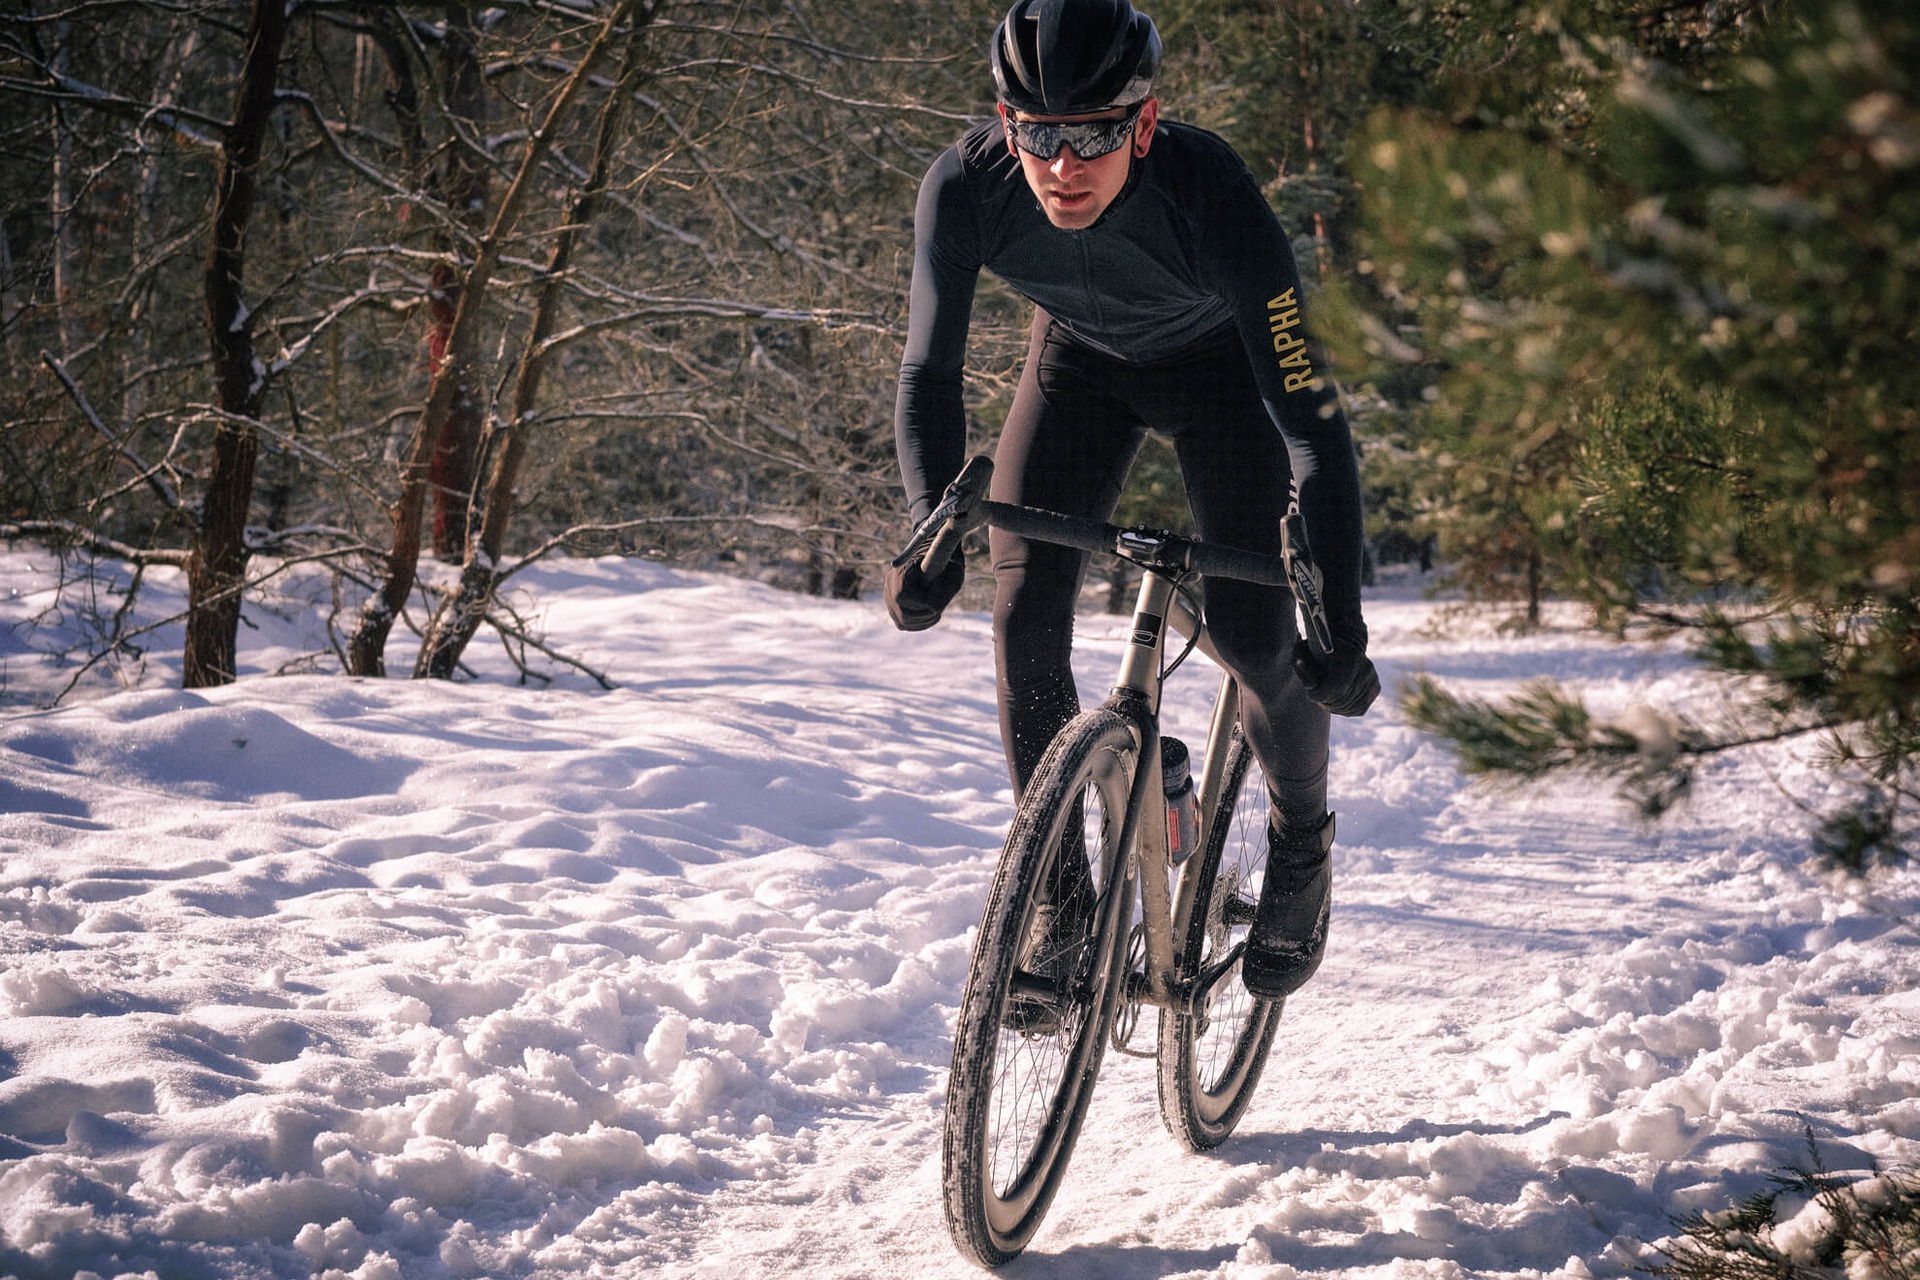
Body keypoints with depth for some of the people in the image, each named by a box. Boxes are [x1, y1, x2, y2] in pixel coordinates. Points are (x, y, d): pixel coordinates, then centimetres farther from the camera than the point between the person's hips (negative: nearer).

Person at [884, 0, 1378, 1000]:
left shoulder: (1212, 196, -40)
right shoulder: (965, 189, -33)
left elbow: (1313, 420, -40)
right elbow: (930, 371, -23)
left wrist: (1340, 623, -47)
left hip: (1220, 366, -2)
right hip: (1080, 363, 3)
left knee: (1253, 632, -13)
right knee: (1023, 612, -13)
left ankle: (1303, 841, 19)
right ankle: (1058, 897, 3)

# # # # # # #

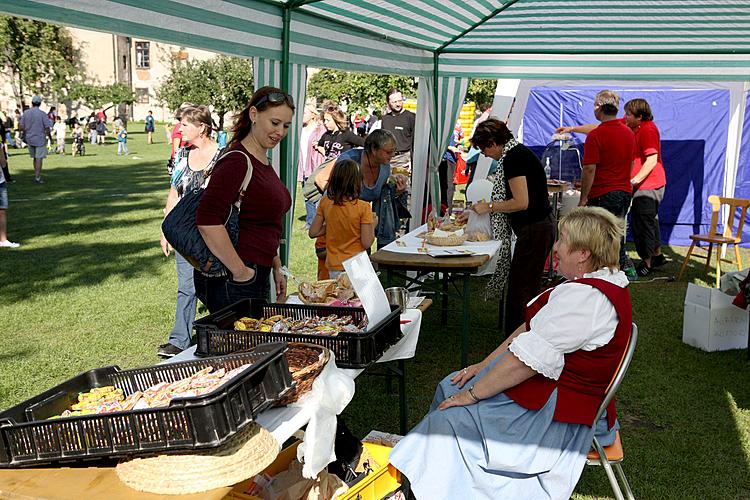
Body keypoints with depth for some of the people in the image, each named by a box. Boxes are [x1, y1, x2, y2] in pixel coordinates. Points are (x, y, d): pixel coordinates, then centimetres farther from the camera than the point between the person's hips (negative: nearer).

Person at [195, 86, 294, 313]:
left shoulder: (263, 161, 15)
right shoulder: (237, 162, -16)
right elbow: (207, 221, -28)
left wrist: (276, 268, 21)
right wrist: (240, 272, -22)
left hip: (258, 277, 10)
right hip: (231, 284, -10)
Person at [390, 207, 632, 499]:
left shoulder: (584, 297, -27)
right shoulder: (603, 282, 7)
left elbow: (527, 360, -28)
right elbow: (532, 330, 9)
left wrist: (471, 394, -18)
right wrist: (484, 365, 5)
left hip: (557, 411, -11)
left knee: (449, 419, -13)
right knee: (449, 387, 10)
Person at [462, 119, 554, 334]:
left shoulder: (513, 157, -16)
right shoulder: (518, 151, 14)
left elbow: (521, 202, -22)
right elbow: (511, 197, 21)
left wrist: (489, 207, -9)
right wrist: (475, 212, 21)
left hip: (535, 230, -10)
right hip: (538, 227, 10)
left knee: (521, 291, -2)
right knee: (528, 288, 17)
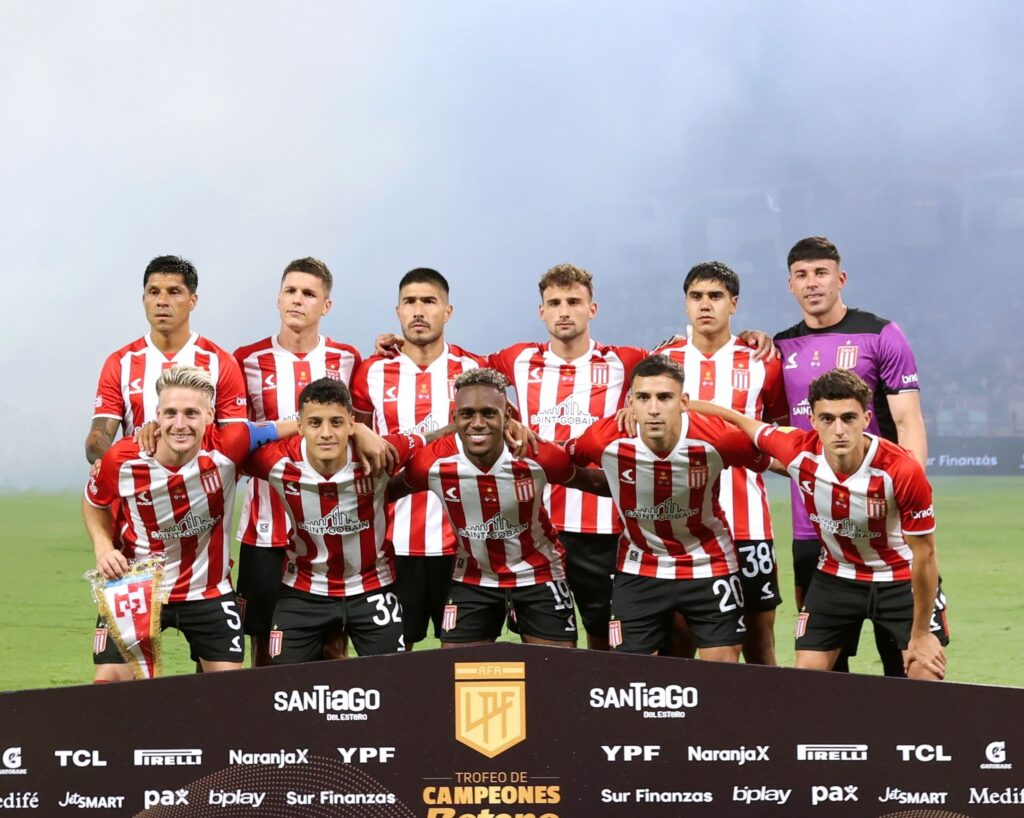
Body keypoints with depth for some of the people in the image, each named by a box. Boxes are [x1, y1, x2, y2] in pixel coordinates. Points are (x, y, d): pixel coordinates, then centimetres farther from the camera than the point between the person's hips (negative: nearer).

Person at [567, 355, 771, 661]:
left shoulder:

# # # # # # #

AIM OF THE EXERCISE:
Can you repeat only the lines from the one holding "left hip: (1220, 366, -2)" through the one holding "left ankle: (1303, 841, 19)", inclusive, with "knee" renamed to "knee joint" and everything else unchanged?

ANSWER TO THIS PROBLEM:
left hip: (1220, 366, -2)
right hip: (1080, 363, 3)
left knee joint: (1253, 632, -13)
right knee joint: (1023, 612, -13)
left ankle: (1303, 841, 19)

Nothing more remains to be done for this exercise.